RADAR JOGJA – UNESCO resmi mencatat “Jamu” sebagai Daftar Warisan Budaya Tak Benda Kemanusian (Representative List of the Intangible Cultural Heritage of Humanity).
Pernyataan ini disampaikan dalam sidang ke -18 Intergovernmental Committee for the Safeguarding of the Intangible Cultural Heritage yang diadakan di Kasane, Republik Botswana, pada Rabu, (6/12/2023).
Jika ditelaah kembali, jamu merupakan sebuah ramuan obat tradisional asli dari Indonesia.
Jamu dibuat dari bahan-bahan alami berupa ramuan empon-empon dengan segudang manfaat bagi kesehatan tubuh.

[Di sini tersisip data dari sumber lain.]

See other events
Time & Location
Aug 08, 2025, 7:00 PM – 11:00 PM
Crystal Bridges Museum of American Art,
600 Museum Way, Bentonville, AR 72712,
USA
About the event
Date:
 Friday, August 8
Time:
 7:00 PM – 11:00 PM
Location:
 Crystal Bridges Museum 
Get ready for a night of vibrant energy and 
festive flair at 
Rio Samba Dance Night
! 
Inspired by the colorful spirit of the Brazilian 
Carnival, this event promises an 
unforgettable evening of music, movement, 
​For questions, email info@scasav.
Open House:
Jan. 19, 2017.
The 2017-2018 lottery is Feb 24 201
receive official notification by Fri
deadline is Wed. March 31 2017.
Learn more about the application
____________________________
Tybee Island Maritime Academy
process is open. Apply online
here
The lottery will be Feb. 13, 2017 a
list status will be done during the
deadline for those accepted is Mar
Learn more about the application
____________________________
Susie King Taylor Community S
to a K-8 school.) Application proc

Adapun manfaat jamu sebagai pencegahan, pengobatan, pemulihan hingga pemeliharaan kesehatan tubuh atau bahkan untuk kecantikan.

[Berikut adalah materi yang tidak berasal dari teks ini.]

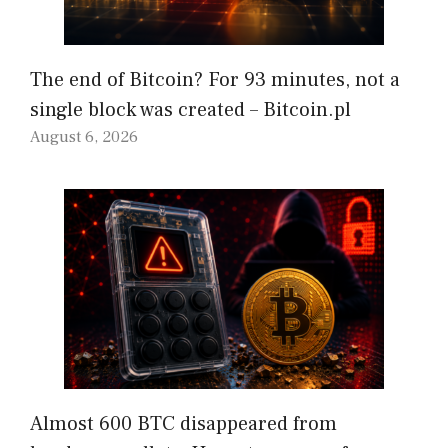
The end of Bitcoin? For 93 minutes, not a
single block was created – Bitcoin.pl
August 6, 2026
Almost 600 BTC disappeared from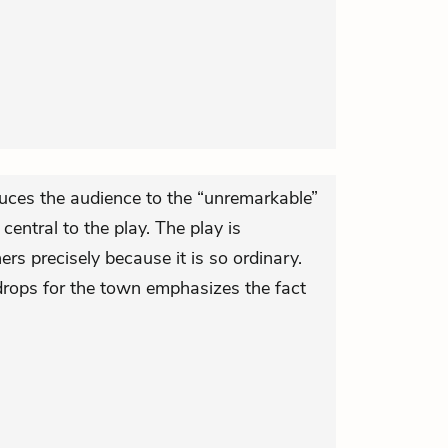
uces the audience to the “unremarkable”
ntral to the play. The play is
ers precisely because it is so ordinary.
drops for the town emphasizes the fact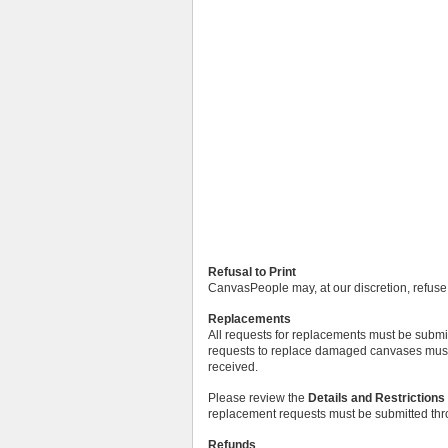
Refusal to Print
CanvasPeople may, at our discretion, refuse t
Replacements
All requests for replacements must be submitt
requests to replace damaged canvases must b
received.
Please review the
Details and Restrictions
replacement requests must be submitted th
Refunds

Jamu telah digunakan oleh masyarakat Indonesia berabad-abad silam sebagai metode pengobatan alternatif yang mengandalkan karifan lokal dalam mencapai keseimbangan dan kesehatan.
Selain itu jamu juga dipandang menjadi salah satu warisan leluhur kebudayaan di Indonesia.
Jika dihitung kembali, indonesia sudah memiliki 13 warisan budaya yang masuk kedalam daftar Warisan Budaya Tak Benda UNESCO.
Di antaranya; Kesenian Wayang, Keris, Batik, Pencak Silat, Gamelan, Tari Saman, Angklung, Noken Papua, Tiga Genre Tari Bali, Kapal Pinisi, Pantun, Pendidikan Pelatihan Membatik dan yang baru ini adalah Jamu.
Pengakuan ini tentunya bukan hanya sekedar prestasi bagi Indonesia, namun juga merupakan bentuk penghormatan untuk semua praktisi jamu dan orang-orang yang secara turun temurun sudah menjaga dan mewariskan budaya ini untuk selalu hidup.
Jamu, dengan segala kekayaan di dalamnya kini akan merajut kisahnya menjadi bagian integral dari keberagaman dan keunikan budaya Indonesia.